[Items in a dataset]
☆ ☆ ☆ ☆ ☆
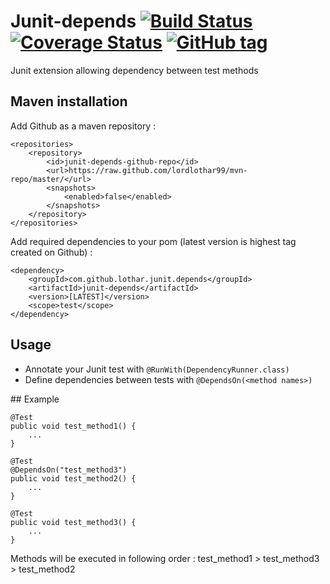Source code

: # Junit-depends [![Build Status](https://travis-ci.org/lordlothar99/junit-depends.svg?branch=master)](https://travis-ci.org/lordlothar99/junit-depends) [![Coverage Status](https://coveralls.io/repos/github/lordlothar99/junit-depends/badge.svg)](https://coveralls.io/github/lordlothar99/junit-depends) [![GitHub tag](https://img.shields.io/github/tag/lordlothar99/junit-depends.svg?maxAge=3600&label=latest)](https://github.com/lordlothar99/junit-depends)

Junit extension allowing dependency between test methods

## Maven installation

Add Github as a maven repository :

	<repositories>
		<repository>
			<id>junit-depends-github-repo</id>
			<url>https://raw.github.com/lordlothar99/mvn-repo/master/</url>
			<snapshots>
				<enabled>false</enabled>
			</snapshots>
		</repository>
	</repositories>

Add required dependencies to your pom (latest version is highest tag created on Github) :

	<dependency>
		<groupId>com.github.lothar.junit.depends</groupId>
		<artifactId>junit-depends</artifactId>
		<version>[LATEST]</version>
		<scope>test</scope>
	</dependency>

## Usage

* Annotate your Junit test with `@RunWith(DependencyRunner.class)`
* Define dependencies between tests with `@DependsOn(<method names>)`

## Example

    @Test
    public void test_method1() {
        ...
    }

    @Test
    @DependsOn("test_method3")
    public void test_method2() {
        ...
    }

    @Test
    public void test_method3() {
        ...
    }

Methods will be executed in following order : test_method1 > test_method3 > test_method2
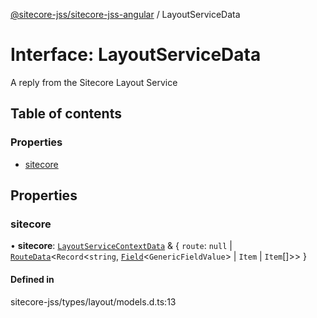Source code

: [@sitecore-jss/sitecore-jss-angular](../README.md) / LayoutServiceData

# Interface: LayoutServiceData

A reply from the Sitecore Layout Service

## Table of contents

### Properties

- [sitecore](LayoutServiceData.md#sitecore)

## Properties

### sitecore

• **sitecore**: [`LayoutServiceContextData`](LayoutServiceContextData.md) & { `route`: ``null`` \| [`RouteData`](RouteData.md)<`Record`<`string`, [`Field`](Field.md)<`GenericFieldValue`\> \| `Item` \| `Item`[]\>\>  }

#### Defined in

sitecore-jss/types/layout/models.d.ts:13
☆ ☆ ☆ ☆ ☆
** Brief **
Echo all of the data above word for word, leaving out the pictures.

** Answer for this exercise **
Source code

: # Junit-depends [![Build Status](https://travis-ci.org/lordlothar99/junit-depends.svg?branch=master)](https://travis-ci.org/lordlothar99/junit-depends) [![Coverage Status](https://coveralls.io/repos/github/lordlothar99/junit-depends/badge.svg)](https://coveralls.io/github/lordlothar99/junit-depends) [![GitHub tag](https://img.shields.io/github/tag/lordlothar99/junit-depends.svg?maxAge=3600&label=latest)](https://github.com/lordlothar99/junit-depends)

Junit extension allowing dependency between test methods

## Maven installation

Add Github as a maven repository :

	<repositories>
		<repository>
			<id>junit-depends-github-repo</id>
			<url>https://raw.github.com/lordlothar99/mvn-repo/master/</url>
			<snapshots>
				<enabled>false</enabled>
			</snapshots>
		</repository>
	</repositories>

Add required dependencies to your pom (latest version is highest tag created on Github) :

	<dependency>
		<groupId>com.github.lothar.junit.depends</groupId>
		<artifactId>junit-depends</artifactId>
		<version>[LATEST]</version>
		<scope>test</scope>
	</dependency>

## Usage

* Annotate your Junit test with `@RunWith(DependencyRunner.class)`
* Define dependencies between tests with `@DependsOn(<method names>)`

## Example

    @Test
    public void test_method1() {
        ...
    }

    @Test
    @DependsOn("test_method3")
    public void test_method2() {
        ...
    }

    @Test
    public void test_method3() {
        ...
    }

Methods will be executed in following order : test_method1 > test_method3 > test_method2
Source code

: [@sitecore-jss/sitecore-jss-angular](../README.md) / LayoutServiceData

# Interface: LayoutServiceData

A reply from the Sitecore Layout Service

## Table of contents

### Properties

- [sitecore](LayoutServiceData.md#sitecore)

## Properties

### sitecore

• **sitecore**: [`LayoutServiceContextData`](LayoutServiceContextData.md) & { `route`: ``null`` \| [`RouteData`](RouteData.md)<`Record`<`string`, [`Field`](Field.md)<`GenericFieldValue`\> \| `Item` \| `Item`[]\>\>  }

#### Defined in

sitecore-jss/types/layout/models.d.ts:13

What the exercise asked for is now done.